#### TEXT PASSAGE ####

Kamilah Forbes, the newly appointed executive producer for the Apollo Theater, will be spearheading the show, and though her resume alone makes her a top choice (she served as associate director for "A Raisin In The Sun" on Broadway), she has a more intimate connection to the work: she's actually in the book, as "Aunt Kamilah." Forbes attended Howard University with Coates and Prince Jones, whose unjustified death at the hands of Prince George County police in 2000 ripped through Coates' understanding of the world.

Between The World and Me, Coates' second full-length book, which won the National Book Award and was a finalist for the Pulitzer Prize, is structured as a letter to his 14-year-old son, Samori. A sort of companion to The Beautiful Struggle, Between The World and Me offers a pared down illustration of Coates' childhood in Baltimore, and explores the life and death of Prince Jones, as both a personal tragedy, as well as an embodiment of systematic violence against the Black community.

####

▶ [DIRECTIVE 1] According to the passage, which university did Kamilah Forbes attend with Coates and Prince Jones?
▶ [DIRECTIVE 2] Reproduce the passage word for word, starting at the words "Kamilah Forbes, the" and stopping after the words "of the world.".
These records are separate material, unrelated to the passage.

#### DATA FOR REVIEW ####

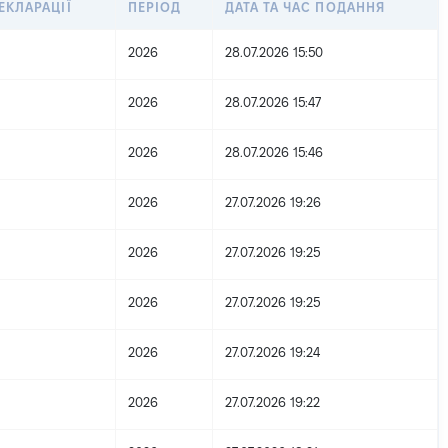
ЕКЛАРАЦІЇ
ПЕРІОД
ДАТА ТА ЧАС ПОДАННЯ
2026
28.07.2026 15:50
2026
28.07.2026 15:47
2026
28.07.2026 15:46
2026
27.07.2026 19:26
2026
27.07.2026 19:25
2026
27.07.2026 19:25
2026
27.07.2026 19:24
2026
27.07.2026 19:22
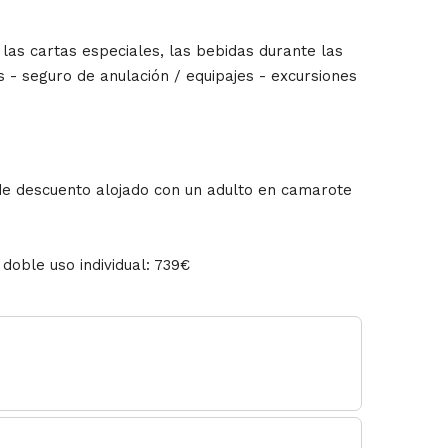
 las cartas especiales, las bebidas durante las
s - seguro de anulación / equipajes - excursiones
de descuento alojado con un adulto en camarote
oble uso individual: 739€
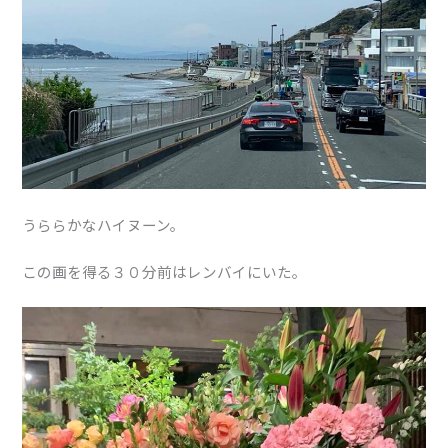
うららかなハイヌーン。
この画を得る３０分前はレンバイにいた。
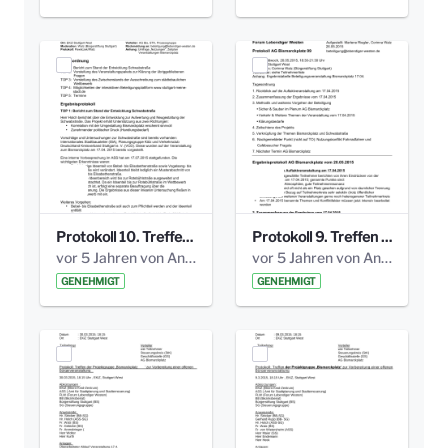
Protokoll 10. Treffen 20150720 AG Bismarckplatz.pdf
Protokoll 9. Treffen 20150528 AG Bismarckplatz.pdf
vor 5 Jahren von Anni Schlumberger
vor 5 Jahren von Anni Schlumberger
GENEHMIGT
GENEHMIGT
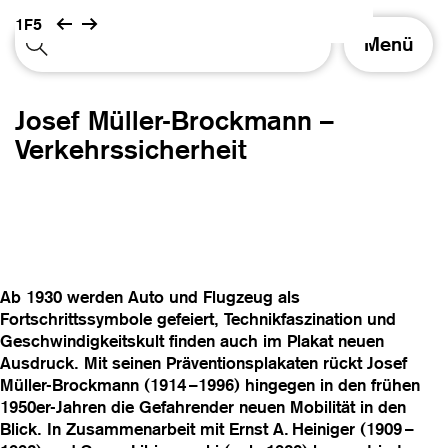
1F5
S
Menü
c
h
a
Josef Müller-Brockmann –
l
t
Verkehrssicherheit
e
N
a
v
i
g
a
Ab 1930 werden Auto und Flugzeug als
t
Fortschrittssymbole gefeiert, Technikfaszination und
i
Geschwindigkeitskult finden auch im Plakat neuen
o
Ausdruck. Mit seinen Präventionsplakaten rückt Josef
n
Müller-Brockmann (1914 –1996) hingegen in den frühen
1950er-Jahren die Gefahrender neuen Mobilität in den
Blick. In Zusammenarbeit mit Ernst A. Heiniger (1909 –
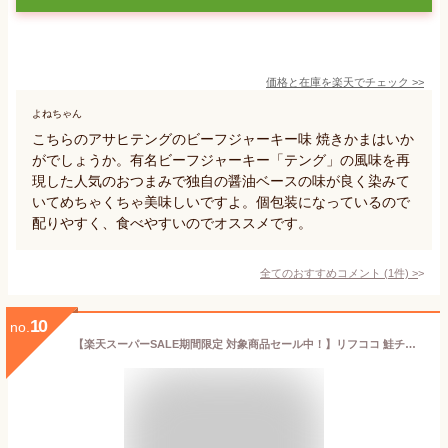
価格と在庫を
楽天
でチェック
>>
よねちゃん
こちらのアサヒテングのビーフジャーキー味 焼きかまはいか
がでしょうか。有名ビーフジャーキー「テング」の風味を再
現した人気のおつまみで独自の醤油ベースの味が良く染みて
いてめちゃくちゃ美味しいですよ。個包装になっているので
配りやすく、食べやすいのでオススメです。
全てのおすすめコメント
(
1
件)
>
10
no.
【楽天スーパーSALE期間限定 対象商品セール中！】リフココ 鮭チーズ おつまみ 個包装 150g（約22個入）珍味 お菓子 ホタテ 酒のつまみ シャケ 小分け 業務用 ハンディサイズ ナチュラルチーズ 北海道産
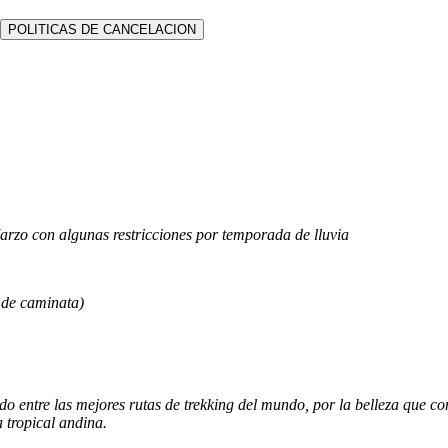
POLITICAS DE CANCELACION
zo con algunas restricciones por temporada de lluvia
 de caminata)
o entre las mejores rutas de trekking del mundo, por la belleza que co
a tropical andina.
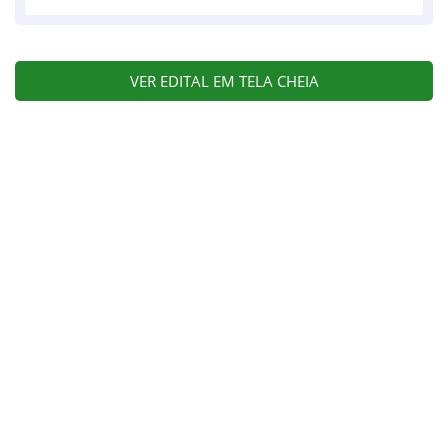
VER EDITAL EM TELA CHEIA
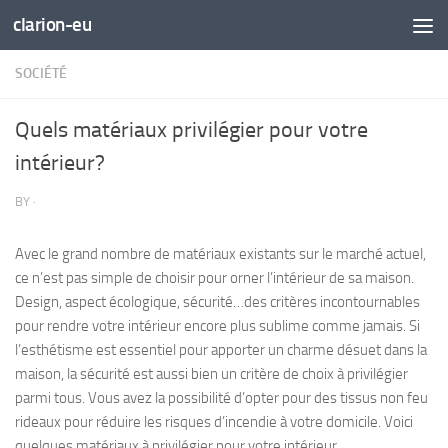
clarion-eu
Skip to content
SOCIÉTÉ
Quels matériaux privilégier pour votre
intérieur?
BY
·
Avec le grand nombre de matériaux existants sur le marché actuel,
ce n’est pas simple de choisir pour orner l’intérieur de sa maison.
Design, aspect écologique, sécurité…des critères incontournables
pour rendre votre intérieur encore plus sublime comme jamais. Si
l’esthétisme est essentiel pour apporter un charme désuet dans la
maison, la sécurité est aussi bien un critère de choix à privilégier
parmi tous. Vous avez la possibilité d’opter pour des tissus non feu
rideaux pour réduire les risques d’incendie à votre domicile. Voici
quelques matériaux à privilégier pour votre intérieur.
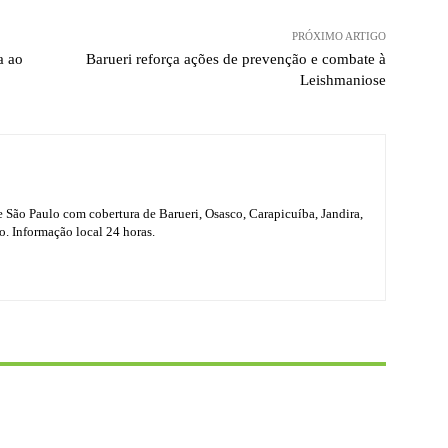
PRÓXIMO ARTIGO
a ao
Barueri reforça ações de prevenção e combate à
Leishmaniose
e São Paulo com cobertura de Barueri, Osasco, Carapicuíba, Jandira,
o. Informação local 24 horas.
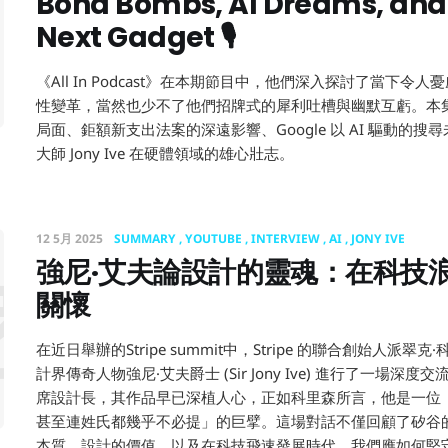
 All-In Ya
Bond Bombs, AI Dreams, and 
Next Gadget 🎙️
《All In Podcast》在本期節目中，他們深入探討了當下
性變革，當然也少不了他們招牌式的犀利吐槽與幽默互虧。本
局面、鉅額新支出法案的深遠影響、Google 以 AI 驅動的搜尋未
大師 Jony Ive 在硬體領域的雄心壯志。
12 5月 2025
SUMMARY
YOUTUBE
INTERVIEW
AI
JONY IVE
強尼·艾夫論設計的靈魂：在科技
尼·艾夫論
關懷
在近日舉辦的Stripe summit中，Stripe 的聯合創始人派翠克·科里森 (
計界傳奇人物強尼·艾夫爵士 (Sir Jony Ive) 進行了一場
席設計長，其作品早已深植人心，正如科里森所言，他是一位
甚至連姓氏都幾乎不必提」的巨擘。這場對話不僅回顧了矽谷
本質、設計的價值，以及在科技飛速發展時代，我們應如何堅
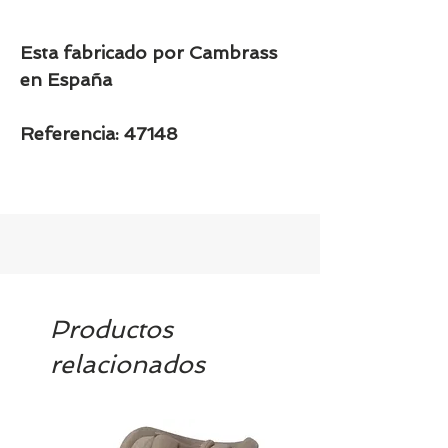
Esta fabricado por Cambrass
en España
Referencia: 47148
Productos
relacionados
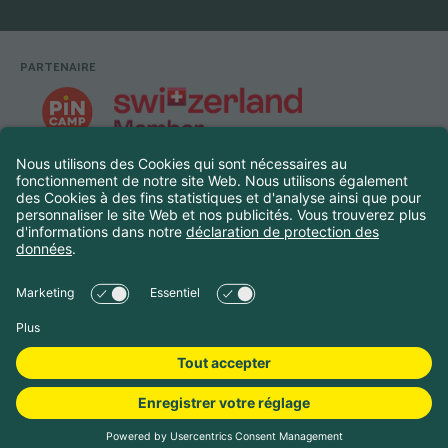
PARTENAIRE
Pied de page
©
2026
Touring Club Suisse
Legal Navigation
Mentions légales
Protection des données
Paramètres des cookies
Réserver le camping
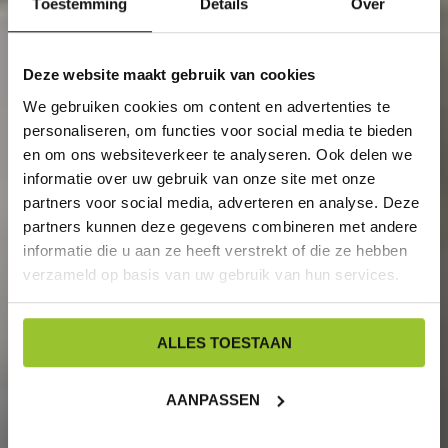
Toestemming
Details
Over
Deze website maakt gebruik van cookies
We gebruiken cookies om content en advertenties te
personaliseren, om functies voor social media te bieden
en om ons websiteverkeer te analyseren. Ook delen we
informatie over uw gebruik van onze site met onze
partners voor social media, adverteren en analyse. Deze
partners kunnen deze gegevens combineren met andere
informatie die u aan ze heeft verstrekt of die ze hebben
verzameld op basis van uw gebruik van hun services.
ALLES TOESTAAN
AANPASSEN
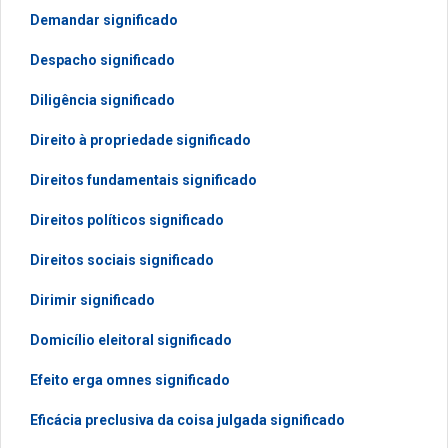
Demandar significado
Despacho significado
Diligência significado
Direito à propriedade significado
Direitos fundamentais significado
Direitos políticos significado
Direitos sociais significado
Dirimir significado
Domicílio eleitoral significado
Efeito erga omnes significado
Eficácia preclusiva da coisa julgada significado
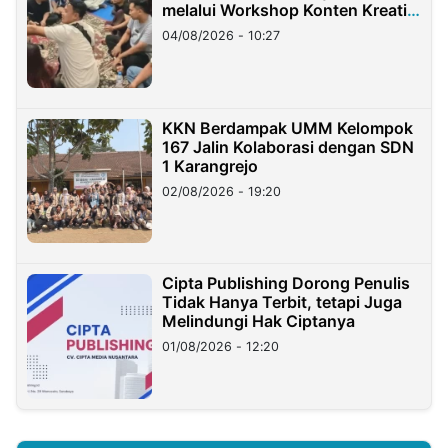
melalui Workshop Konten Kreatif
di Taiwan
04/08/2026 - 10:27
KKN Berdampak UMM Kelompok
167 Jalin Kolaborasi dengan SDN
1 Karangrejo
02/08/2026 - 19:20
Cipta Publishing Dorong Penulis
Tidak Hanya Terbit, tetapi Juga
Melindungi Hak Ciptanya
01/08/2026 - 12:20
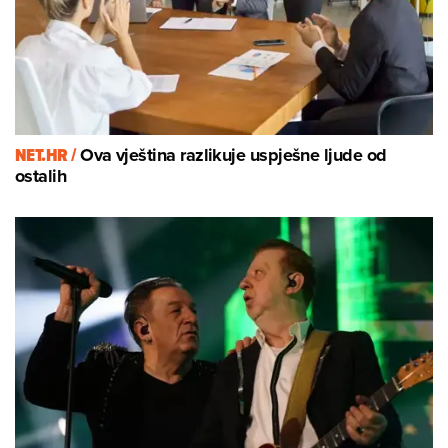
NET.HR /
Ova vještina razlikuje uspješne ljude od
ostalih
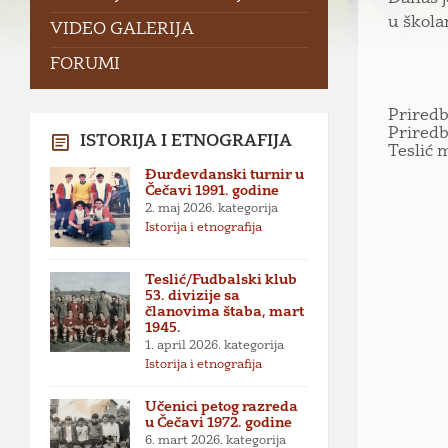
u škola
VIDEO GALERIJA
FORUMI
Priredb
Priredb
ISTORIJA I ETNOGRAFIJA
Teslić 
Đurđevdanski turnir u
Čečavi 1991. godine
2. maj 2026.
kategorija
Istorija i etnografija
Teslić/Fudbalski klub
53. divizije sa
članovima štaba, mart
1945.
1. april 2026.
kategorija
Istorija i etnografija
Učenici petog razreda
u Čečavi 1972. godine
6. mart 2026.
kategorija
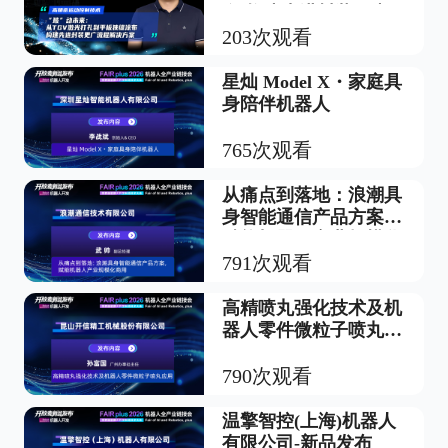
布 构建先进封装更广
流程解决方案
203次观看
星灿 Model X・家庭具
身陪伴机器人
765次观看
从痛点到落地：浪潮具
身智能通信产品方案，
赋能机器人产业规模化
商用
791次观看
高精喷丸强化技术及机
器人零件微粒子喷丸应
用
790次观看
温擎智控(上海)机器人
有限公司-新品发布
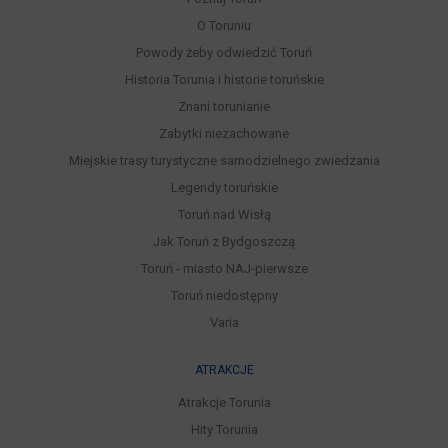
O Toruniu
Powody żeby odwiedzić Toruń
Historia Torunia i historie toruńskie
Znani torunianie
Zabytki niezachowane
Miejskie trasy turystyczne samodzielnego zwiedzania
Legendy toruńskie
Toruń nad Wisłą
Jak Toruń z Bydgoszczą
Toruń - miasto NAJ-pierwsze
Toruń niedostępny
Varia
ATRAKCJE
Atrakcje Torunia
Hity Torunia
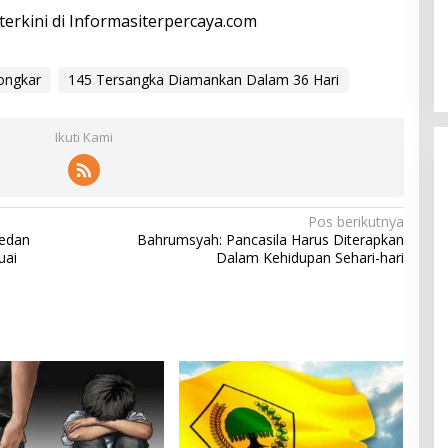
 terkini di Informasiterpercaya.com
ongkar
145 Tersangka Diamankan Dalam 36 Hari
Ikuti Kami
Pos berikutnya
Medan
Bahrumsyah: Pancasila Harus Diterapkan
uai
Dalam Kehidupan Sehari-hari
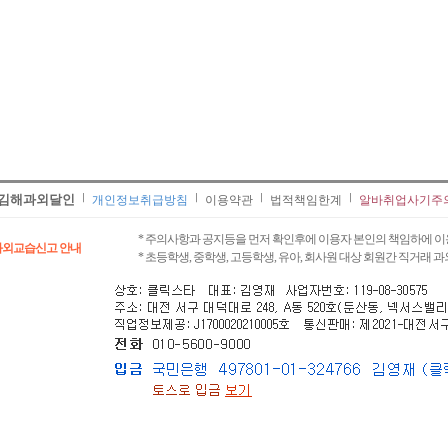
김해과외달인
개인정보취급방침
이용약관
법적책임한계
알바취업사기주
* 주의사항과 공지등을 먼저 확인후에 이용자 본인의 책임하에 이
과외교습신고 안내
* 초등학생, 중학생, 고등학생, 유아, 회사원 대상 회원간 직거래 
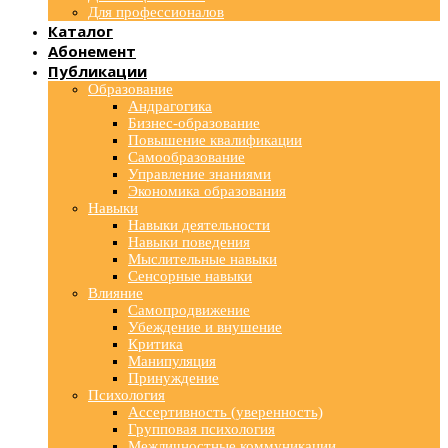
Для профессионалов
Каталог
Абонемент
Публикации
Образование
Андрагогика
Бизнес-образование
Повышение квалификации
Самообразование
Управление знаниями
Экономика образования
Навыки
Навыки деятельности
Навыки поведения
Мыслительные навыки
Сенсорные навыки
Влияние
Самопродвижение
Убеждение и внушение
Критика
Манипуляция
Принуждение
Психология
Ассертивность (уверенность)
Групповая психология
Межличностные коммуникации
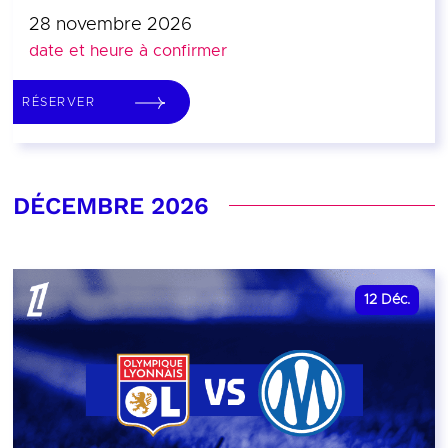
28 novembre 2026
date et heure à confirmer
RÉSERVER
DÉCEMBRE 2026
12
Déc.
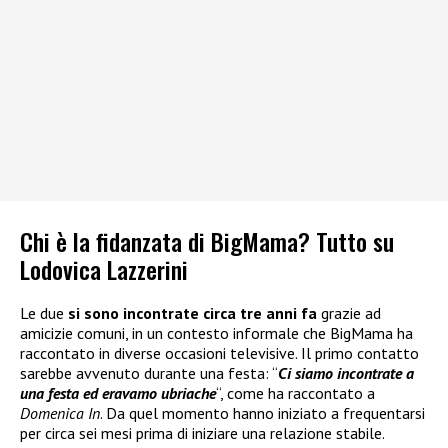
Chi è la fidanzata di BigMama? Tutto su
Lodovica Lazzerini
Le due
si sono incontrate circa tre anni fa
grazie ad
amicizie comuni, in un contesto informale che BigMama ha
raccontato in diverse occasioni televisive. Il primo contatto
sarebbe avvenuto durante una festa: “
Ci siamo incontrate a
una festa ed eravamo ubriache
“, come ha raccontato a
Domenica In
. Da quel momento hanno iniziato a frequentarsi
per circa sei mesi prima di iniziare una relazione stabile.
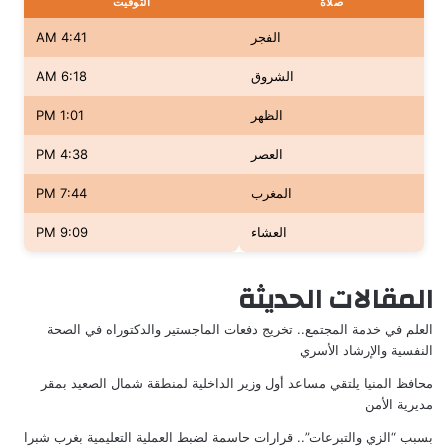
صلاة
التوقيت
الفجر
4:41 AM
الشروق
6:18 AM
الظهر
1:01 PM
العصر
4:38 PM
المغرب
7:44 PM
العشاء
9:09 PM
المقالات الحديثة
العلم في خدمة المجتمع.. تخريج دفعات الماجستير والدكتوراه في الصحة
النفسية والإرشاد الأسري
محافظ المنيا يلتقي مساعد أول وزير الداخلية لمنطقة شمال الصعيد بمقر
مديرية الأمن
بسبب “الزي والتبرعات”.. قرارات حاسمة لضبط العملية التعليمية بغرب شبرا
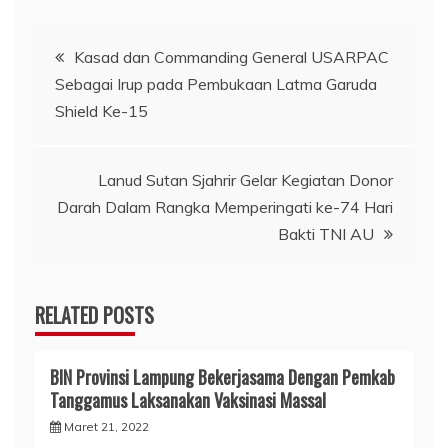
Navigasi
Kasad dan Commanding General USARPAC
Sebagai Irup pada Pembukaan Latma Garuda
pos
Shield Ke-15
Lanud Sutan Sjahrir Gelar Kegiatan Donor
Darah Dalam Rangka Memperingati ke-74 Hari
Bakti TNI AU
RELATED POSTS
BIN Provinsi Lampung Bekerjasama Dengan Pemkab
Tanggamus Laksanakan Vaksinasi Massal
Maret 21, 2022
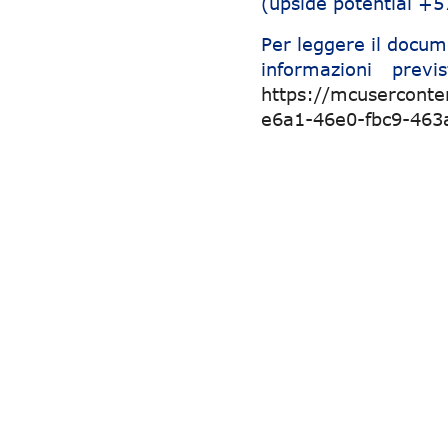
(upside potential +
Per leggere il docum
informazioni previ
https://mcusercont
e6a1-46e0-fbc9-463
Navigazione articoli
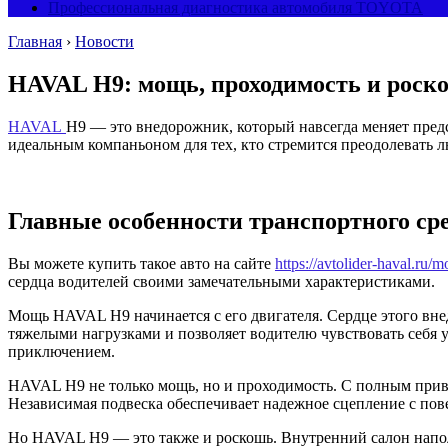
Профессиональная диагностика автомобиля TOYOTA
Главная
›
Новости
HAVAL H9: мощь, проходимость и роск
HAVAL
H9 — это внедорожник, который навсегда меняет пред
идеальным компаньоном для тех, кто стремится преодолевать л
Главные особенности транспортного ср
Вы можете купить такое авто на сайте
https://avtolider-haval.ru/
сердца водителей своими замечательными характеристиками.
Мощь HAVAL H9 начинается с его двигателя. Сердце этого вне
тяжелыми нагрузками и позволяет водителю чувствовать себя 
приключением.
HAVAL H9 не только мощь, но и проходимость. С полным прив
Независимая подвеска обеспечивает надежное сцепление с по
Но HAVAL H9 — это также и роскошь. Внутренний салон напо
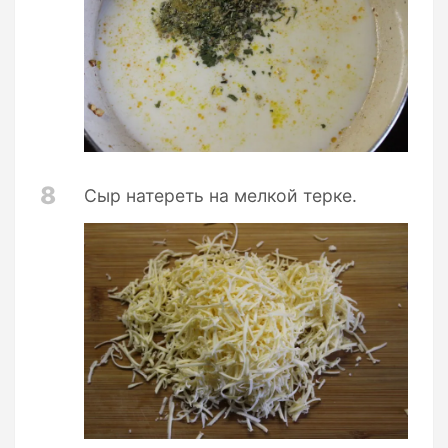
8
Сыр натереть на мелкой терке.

####

▶ [EXPECTED ANSWER 1] Howard University.

▶ [EXPECTED ANSWER 2]
Kamilah Forbes, the newly appointed executive producer for the Apollo Theater, will be spearheading the show, and though her resume alone makes her a top choice (she served as associate director for "A Raisin In The Sun" on Broadway), she has a more intimate connection to the work: she's actually in the book, as "Aunt Kamilah." Forbes attended Howard University with Coates and Prince Jones, whose unjustified death at the hands of Prince George County police in 2000 ripped through Coates' understanding of the world.